Whenever a line in the data contains "gopherType", show that line.
+ + +
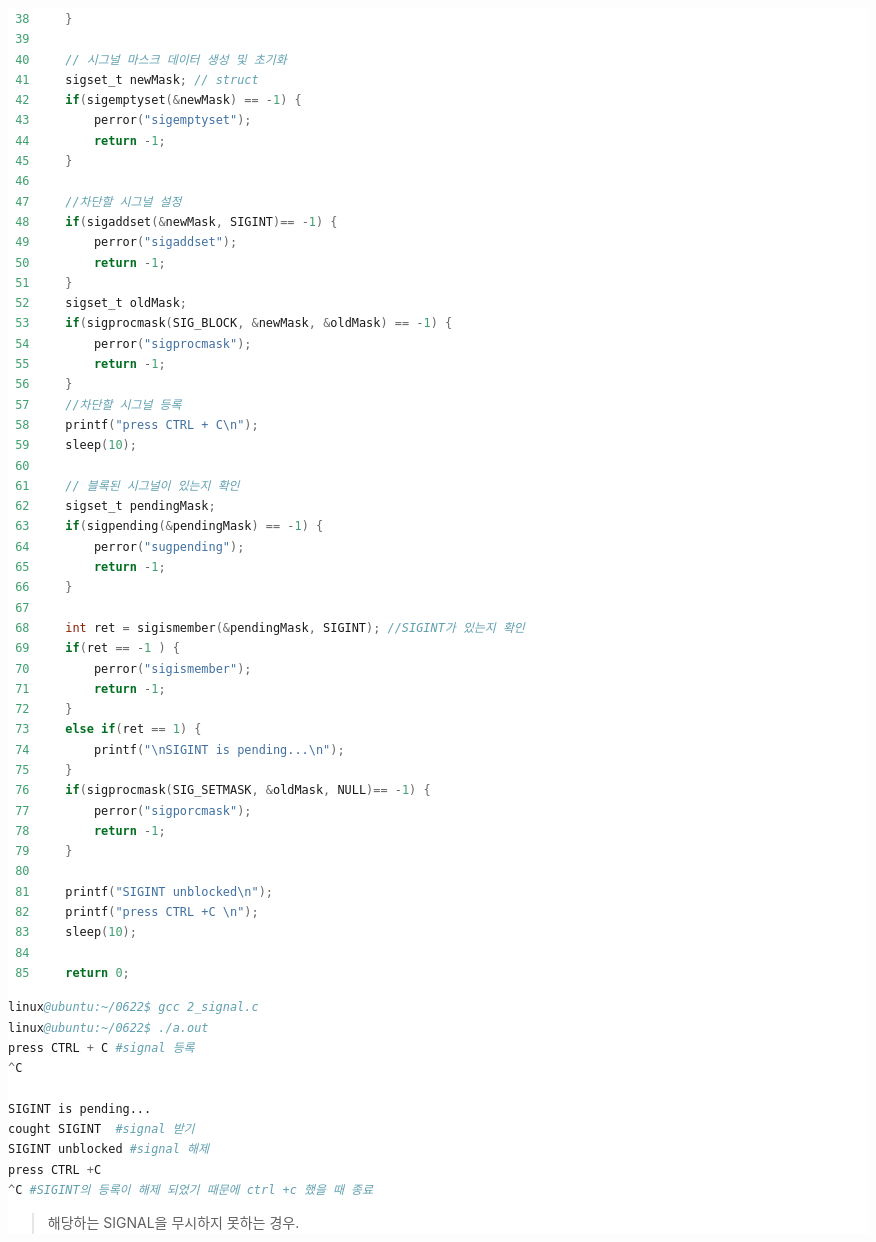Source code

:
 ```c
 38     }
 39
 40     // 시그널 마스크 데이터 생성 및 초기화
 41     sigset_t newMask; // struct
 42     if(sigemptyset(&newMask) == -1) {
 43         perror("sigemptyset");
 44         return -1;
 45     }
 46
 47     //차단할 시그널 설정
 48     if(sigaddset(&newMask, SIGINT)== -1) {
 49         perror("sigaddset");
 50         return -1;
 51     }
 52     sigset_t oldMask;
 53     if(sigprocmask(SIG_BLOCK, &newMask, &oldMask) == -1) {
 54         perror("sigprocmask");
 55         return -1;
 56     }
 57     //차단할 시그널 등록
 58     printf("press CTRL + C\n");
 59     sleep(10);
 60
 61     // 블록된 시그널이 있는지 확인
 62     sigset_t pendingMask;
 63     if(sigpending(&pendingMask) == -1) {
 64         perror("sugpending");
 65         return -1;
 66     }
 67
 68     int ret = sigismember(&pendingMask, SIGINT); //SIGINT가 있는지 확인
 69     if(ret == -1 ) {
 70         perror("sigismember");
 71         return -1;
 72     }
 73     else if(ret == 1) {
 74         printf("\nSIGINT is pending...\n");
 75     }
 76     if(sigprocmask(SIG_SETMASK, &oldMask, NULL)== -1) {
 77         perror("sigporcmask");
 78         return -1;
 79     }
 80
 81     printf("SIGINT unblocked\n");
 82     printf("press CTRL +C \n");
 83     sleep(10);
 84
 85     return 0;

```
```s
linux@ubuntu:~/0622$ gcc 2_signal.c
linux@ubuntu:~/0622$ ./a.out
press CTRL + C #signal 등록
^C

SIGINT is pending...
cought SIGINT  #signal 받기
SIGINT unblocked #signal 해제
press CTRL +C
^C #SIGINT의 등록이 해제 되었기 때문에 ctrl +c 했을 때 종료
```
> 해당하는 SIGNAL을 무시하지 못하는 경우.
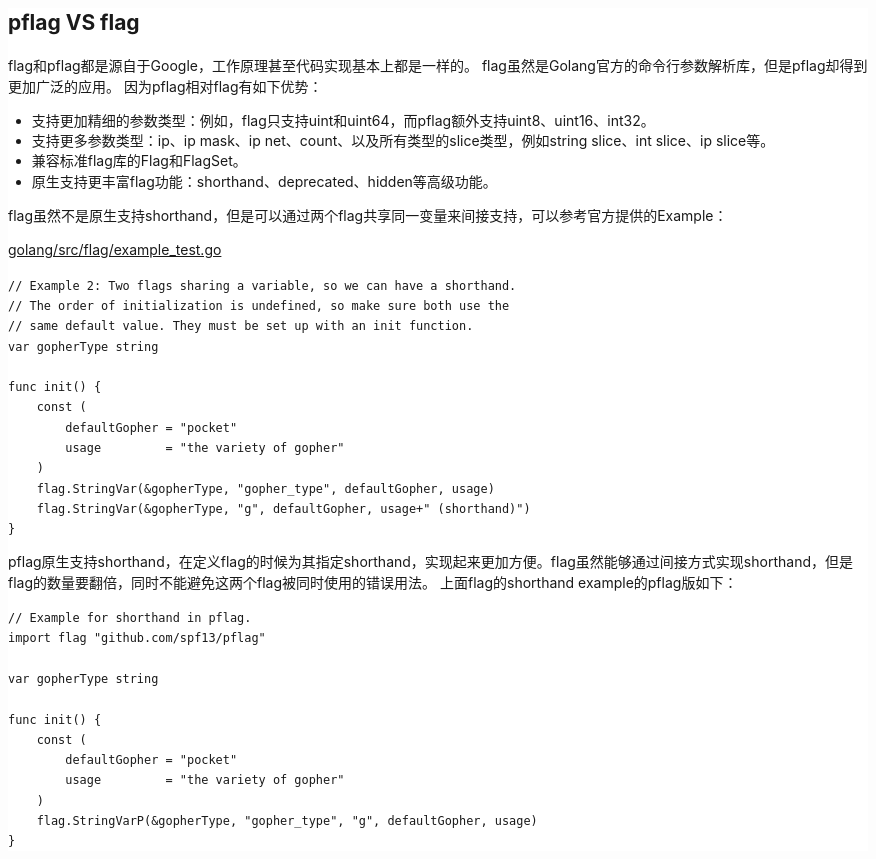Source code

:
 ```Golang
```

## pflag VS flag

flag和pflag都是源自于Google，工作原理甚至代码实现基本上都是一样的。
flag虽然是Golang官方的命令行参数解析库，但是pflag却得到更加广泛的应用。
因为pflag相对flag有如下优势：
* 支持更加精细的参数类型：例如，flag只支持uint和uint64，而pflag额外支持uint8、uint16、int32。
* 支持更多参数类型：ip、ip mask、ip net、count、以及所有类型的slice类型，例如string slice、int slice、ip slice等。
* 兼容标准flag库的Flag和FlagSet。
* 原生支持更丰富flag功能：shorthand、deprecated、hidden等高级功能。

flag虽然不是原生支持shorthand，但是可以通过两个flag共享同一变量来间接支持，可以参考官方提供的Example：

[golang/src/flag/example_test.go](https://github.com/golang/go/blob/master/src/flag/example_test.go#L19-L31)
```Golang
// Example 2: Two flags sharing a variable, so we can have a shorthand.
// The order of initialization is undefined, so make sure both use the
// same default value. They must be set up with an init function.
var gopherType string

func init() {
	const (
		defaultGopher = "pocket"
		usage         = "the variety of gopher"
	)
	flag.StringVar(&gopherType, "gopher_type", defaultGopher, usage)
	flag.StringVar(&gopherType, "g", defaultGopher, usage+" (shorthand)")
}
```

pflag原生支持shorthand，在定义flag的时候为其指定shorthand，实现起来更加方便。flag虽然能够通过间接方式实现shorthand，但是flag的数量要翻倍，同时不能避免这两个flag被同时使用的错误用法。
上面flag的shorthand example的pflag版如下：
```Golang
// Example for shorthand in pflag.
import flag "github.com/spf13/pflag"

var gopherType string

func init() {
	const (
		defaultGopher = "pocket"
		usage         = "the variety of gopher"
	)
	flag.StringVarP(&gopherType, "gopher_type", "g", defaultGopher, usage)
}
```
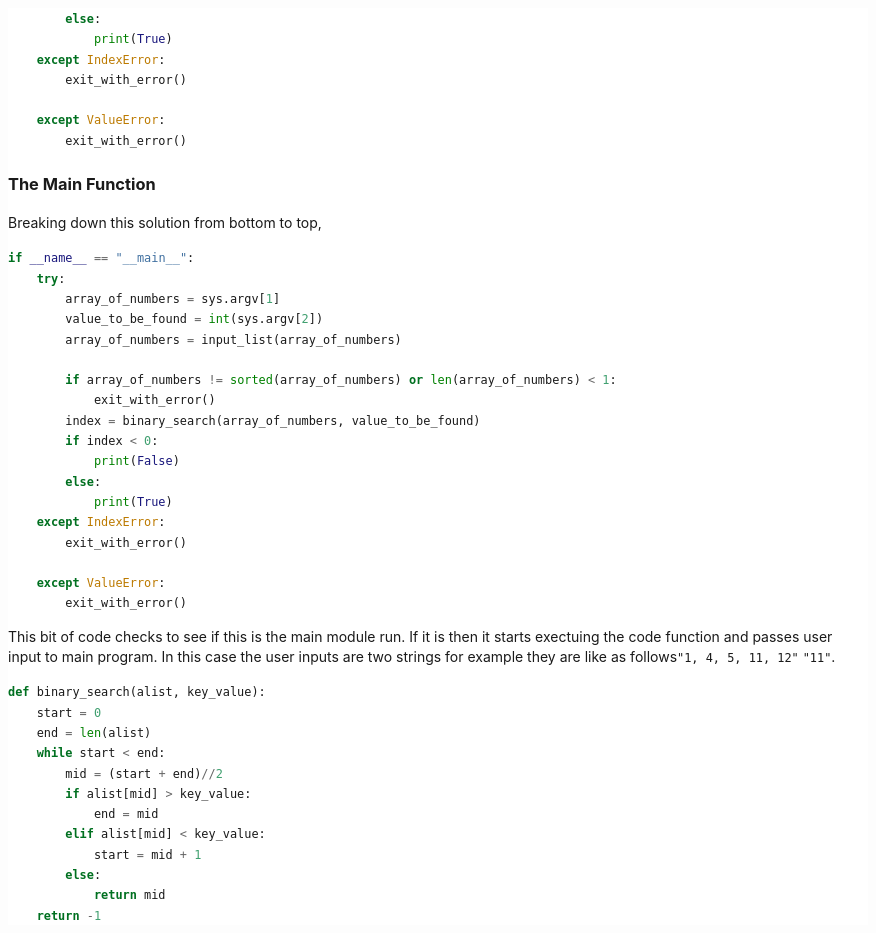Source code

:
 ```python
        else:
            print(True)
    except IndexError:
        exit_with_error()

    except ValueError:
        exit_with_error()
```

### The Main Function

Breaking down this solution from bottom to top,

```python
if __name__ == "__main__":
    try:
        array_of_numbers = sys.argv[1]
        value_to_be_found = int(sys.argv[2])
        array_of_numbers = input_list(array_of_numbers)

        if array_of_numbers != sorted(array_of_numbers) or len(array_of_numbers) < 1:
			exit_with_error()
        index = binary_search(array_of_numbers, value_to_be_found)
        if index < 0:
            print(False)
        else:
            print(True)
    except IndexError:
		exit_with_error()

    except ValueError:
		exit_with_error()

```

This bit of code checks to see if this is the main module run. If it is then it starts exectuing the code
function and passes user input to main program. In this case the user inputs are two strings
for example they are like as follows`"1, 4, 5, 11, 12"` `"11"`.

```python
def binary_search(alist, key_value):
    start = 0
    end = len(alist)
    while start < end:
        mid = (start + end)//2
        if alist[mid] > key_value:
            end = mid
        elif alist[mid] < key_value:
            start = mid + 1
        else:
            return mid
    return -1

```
+ + +
# PROBLEM SOLUTION:
var gopherType string
	flag.StringVar(&gopherType, "gopher_type", defaultGopher, usage)
	flag.StringVar(&gopherType, "g", defaultGopher, usage+" (shorthand)")
var gopherType string
	flag.StringVarP(&gopherType, "gopher_type", "g", defaultGopher, usage)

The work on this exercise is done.